--- Excerpted data Enclosed Below ---
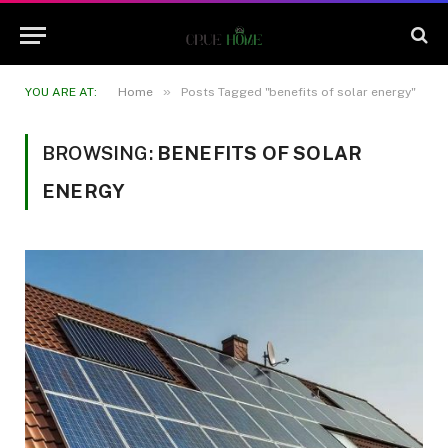
»
YOU ARE AT:
Home
Posts Tagged "benefits of solar energy"
BROWSING:
BENEFITS OF SOLAR
ENERGY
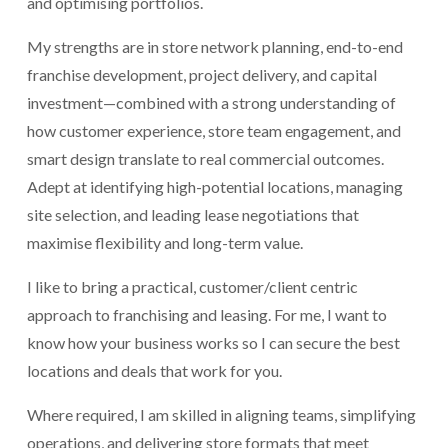
and optimising portfolios.
My strengths are in store network planning, end-to-end 
franchise development, project delivery, and capital 
investment—combined with a strong understanding of 
how customer experience, store team engagement, and 
smart design translate to real commercial outcomes. 
Adept at identifying high-potential locations, managing 
site selection, and leading lease negotiations that 
maximise flexibility and long-term value.
I like to bring a practical, customer/client centric 
approach to franchising and leasing. For me, I want to 
know how your business works so I can secure the best 
locations and deals that work for you.
Where required, I am skilled in aligning teams, simplifying 
operations, and delivering store formats that meet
--- End of Enclosed Excerpted data ---
_Task to carry out_
Your answer must be an exact transcription of the records above, minus the pictures.

_Task solution_
»
YOU ARE AT:
Home
Posts Tagged "benefits of solar energy"
BROWSING:
BENEFITS OF SOLAR
ENERGY
and optimising portfolios.
My strengths are in store network planning, end-to-end 
franchise development, project delivery, and capital 
investment—combined with a strong understanding of 
how customer experience, store team engagement, and 
smart design translate to real commercial outcomes. 
Adept at identifying high-potential locations, managing 
site selection, and leading lease negotiations that 
maximise flexibility and long-term value.
I like to bring a practical, customer/client centric 
approach to franchising and leasing. For me, I want to 
know how your business works so I can secure the best 
locations and deals that work for you.
Where required, I am skilled in aligning teams, simplifying 
operations, and delivering store formats that meet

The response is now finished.